Bayreuth is the home of one of my nephews and his family. Therefore, after spending a few days with my sister-in-law in Amberg, where I took almost no street pictures, my next stop was Bayreuth to visit Donnie and his family.
From Wikipedia: Bayreuth is a sizeable town in northern Bavaria, Germany, on the Red Main river in a valley between the Franconian and the Fichtelgebirge Mountains. The town's roots date back to 1194. Today it is the capital of Upper Franconia and has a population of 72,576 (2009). It is world-famous for its annual Bayreuth Festival, at which performances of operas by the 19th-century German composer Richard Wagner are presented. (https://en.wikipedia.org/wiki/Bayreuth)

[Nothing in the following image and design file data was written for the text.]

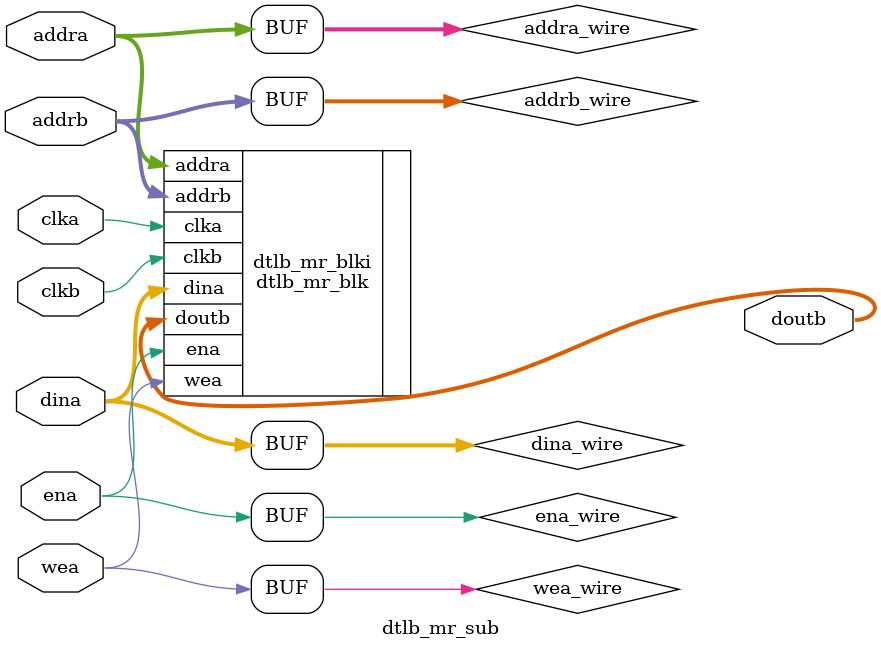
<source format=v>

/*******************************************************************************
*     This file is owned and controlled by Xilinx and must be used             *
*     solely for design, simulation, implementation and creation of            *
*     design files limited to Xilinx devices or technologies. Use              *
*     with non-Xilinx devices or technologies is expressly prohibited          *
*     and immediately terminates your license.                                 *
*                                                                              *
*     XILINX IS PROVIDING THIS DESIGN, CODE, OR INFORMATION "AS IS"            *
*     SOLELY FOR USE IN DEVELOPING PROGRAMS AND SOLUTIONS FOR                  *
*     XILINX DEVICES.  BY PROVIDING THIS DESIGN, CODE, OR INFORMATION          *
*     AS ONE POSSIBLE IMPLEMENTATION OF THIS FEATURE, APPLICATION              *
*     OR STANDARD, XILINX IS MAKING NO REPRESENTATION THAT THIS                *
*     IMPLEMENTATION IS FREE FROM ANY CLAIMS OF INFRINGEMENT,                  *
*     AND YOU ARE RESPONSIBLE FOR OBTAINING ANY RIGHTS YOU MAY REQUIRE         *
*     FOR YOUR IMPLEMENTATION.  XILINX EXPRESSLY DISCLAIMS ANY                 *
*     WARRANTY WHATSOEVER WITH RESPECT TO THE ADEQUACY OF THE                  *
*     IMPLEMENTATION, INCLUDING BUT NOT LIMITED TO ANY WARRANTIES OR           *
*     REPRESENTATIONS THAT THIS IMPLEMENTATION IS FREE FROM CLAIMS OF          *
*     INFRINGEMENT, IMPLIED WARRANTIES OF MERCHANTABILITY AND FITNESS          *
*     FOR A PARTICULAR PURPOSE.                                                *
*                                                                              *
*     Xilinx products are not intended for use in life support                 *
*     appliances, devices, or systems. Use in such applications are            *
*     expressly prohibited.                                                    *
*                                                                              *
*     (c) Copyright 1995-2009 Xilinx, Inc.                                     *
*     All rights reserved.                                                     *
*******************************************************************************/
// The synthesis directives "translate_off/translate_on" specified below are
// supported by Xilinx, Mentor Graphics and Synplicity synthesis
// tools. Ensure they are correct for your synthesis tool(s).

// You must compile the wrapper file dtlb_mr_blk.v when simulating
// the core, dtlb_mr_blk. When compiling the wrapper file, be sure to
// reference the XilinxCoreLib Verilog simulation library. For detailed
// instructions, please refer to the "CORE Generator Help".

`timescale 1ns/1ps

module dtlb_mr_sub(
	clka,
	ena,
	wea,
	addra,
	dina,
	clkb,
	addrb,
	doutb);


input clka;
input ena;
input [0 : 0] wea;
input [5 : 0] addra;
input [13 : 0] dina;
input clkb;
input [5 : 0] addrb;
output [13 : 0] doutb;

wire ena_wire;
wire [0 : 0] wea_wire;
wire [5 : 0] addra_wire;
wire [13 : 0] dina_wire;
wire [5 : 0] addrb_wire;

assign ena_wire = ena;
assign wea_wire = wea;
assign addra_wire = addra;
assign dina_wire = dina;
assign addrb_wire = addrb;

dtlb_mr_blk dtlb_mr_blki(
	.clka(clka),
	.ena(ena_wire),
	.wea(wea_wire),
	.addra(addra_wire),
	.dina(dina_wire),
	.clkb(clkb),
	.addrb(addrb_wire),
	.doutb(doutb));

endmodule


</source>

Donnie is an architect and works for the state of Bavaria. Currently, he oversees the renovation of or building of municipal buildings, including office buildings and schools in and around Bayreuth. So, one of the first things we went to see was a building he and his team had designed and built for the Bayreuth and surrounding area police: a training facility. This building can be used to train officers how to search homes and apartments, inspect cars, negotiate with terrorists or hostage takers, etc. Very interesting and yet a very plain looking building from outside.
We walked around the expansive city from its downtown city streets through the city park and the grounds of the Residenz - formerly home to Markgravine Wilhelmine, the favorite sister of Frederick the Great - and the house where Richard Wagner had lived. We encountered groups of students, who, like those in Regensburg, we're going through their first semester initiation ritual. It was a Sunday so the streets were relatively quiet, though one saw the typical gathering of friends and families enjoying their traditional Sunday afternoon coffee and "Kuchen" in the cafés. And, since it was still warm enough on this chilly October day, they sat outside.
We also walked around the large university campus, where Donnie's office is also responsible for building projects.
My shots in the Bayreuth streets were more of things than people since it was a Sunday afternoon and all but restaurants and cafés were closed.